SA cancer patient Walter Pike expects he will live for just three more years if medical aid scheme FedHealth continues to refuse to pay for 'effective' experimental treatment and insists he gets chemo instead.

The Times reports that Pike has now turned to crowdfunding to fund the targeted radionuclide therapy for his prostate cancer. “It is working and nothing else will work. If I go with what the medical aid says and get chemotherapy‚ I will be dead in three years. If I keep with this‚ I will probably go into remission‚” he said.

First diagnosed with cancer in 2014‚ the report says Pike has undergone surgery and various treatments to stop the disease's spread. But in December doctors found Pike's cancer was castrate resistant and still growing. “Usually that's the last stage of prostate cancer. The testosterone‚ which I don't produce any longer‚ is not keeping the cancer under control.” he said.

Turning to his social media circles‚ the media strategist learnt of the new treatment he believes will save his life. Pike approached pioneering doctors at the Steve Biko Academic Hospital in Pretoria's department of nuclear medicine and tests confirmed he was a suitable candidate for the treatment.

“This is a very young treatment. It has been used in Germany and Australia in trial stages and in this last week it has been approved by the FDA (Food and Drug Administration) in the US for extensive final clinical trials.

“It uses a compound called prostate-specific membrane antigen‚ which identifies and settles onto prostate cancer cells wherever they happen to be in the body.”

The report says the approach‚ called theranostics‚ had lowered Pike's prostate-specific antigen score by 36% in December – after just one treatment.

FedHealth admits the treatment is promising but will not pay‚ after concluding an investigation into Pike's funding request. “The final conclusion is that this treatment is an experimental treatment with no high-quality evidence showing additional benefits over standard existing treatment protocols‚” spokesperson Jeremy Yatt said.
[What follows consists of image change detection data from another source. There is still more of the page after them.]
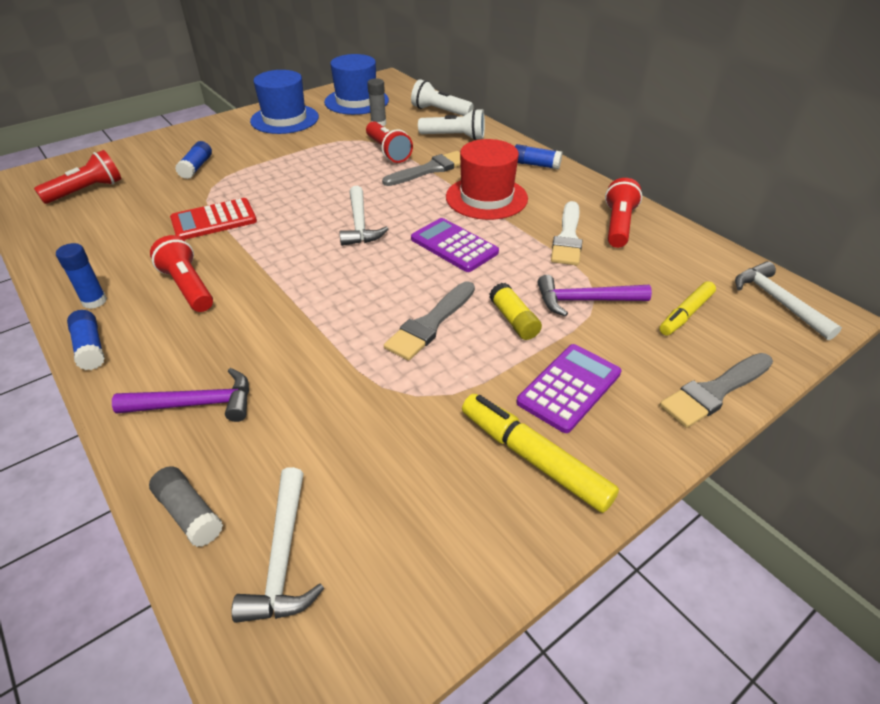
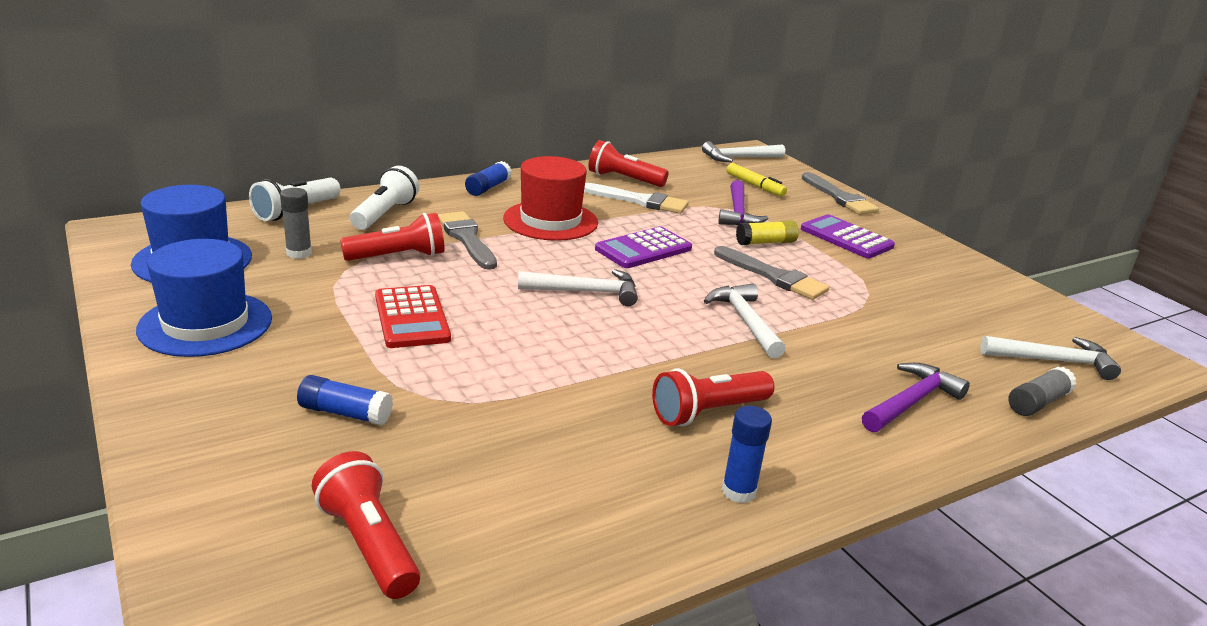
camera: 85 degrees left, 15 degrees down
(90, 348) = (838, 484): blue glue stick -> none
(196, 404) = (911, 402): purple hammer -> purple hammer turned 45 degrees clockwise
(214, 220) = (540, 394): red calculator -> red calculator (411, 318)
(330, 305) = (745, 321): none -> white hammer
(534, 459) = (922, 261): yellow marker -> none

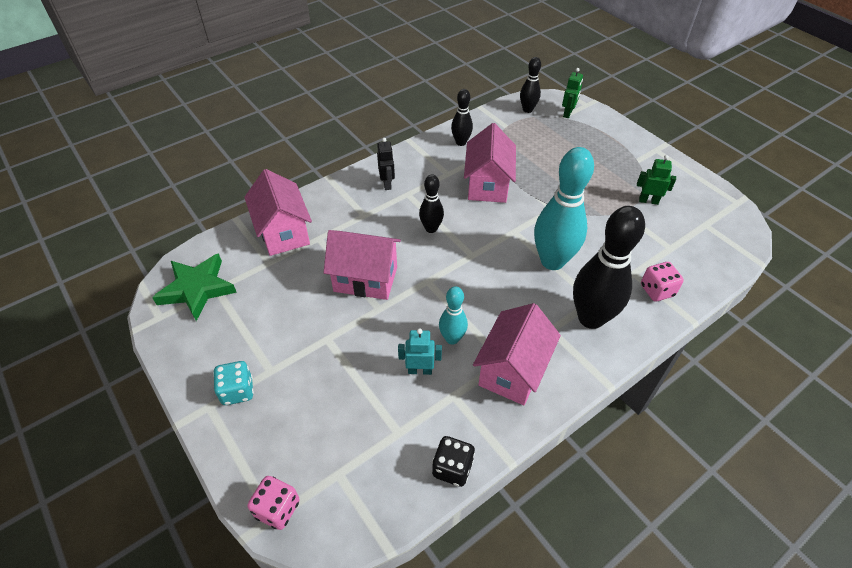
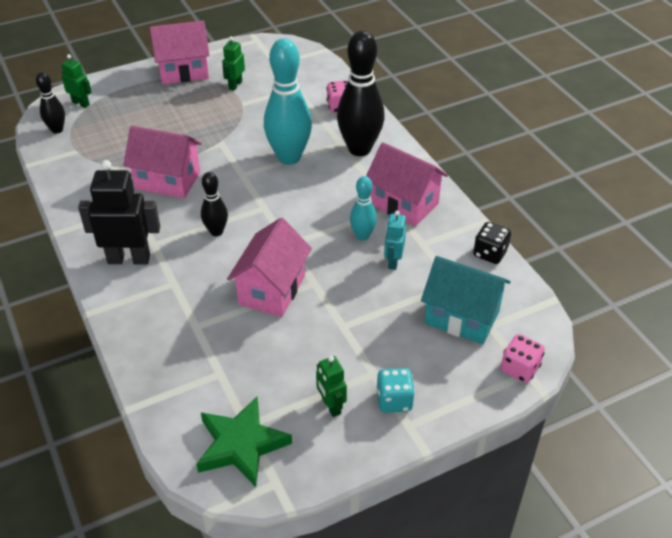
camera: 80 degrees left, 5 degrees down
(233, 342) = (331, 406): none -> green robot
(283, 232) = (174, 358): pink house -> pink house (183, 71)
(347, 443) = (461, 317): none -> turquoise house
(387, 184) = (129, 259): black robot -> black robot, size x1.84
(461, 142) = (86, 189): black bowling pin -> none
It said the treatment is not registered by the Medicines Control Council. “Medical schemes are not-for-profit organisations and we cannot fund procedures where the clinical outcomes are untested. We cannot fund treatment based on emotional factors.”

Pike said in the report that he finds FedHealth's reasoning irrational given his medical results – “It puts me on death row" – but has found support elsewhere. In three days crowdfunding efforts raised more than R50‚000. “I've been completely blown away by the support‚ which has allowed me to go back to Steve Biko Academic Hospital and ask them to schedule my next treatment.”

Pike requires four treatments‚ six to eight weeks apart‚ costing about R70‚000 each.

Pike's online petition‚ calling on FedHealth to reconsider‚ had almost 400 supporters in one day. “I really want to break open the medical aid's resistance to funding treatment like this because there are many people in my position,” he is quoted in the report as saying.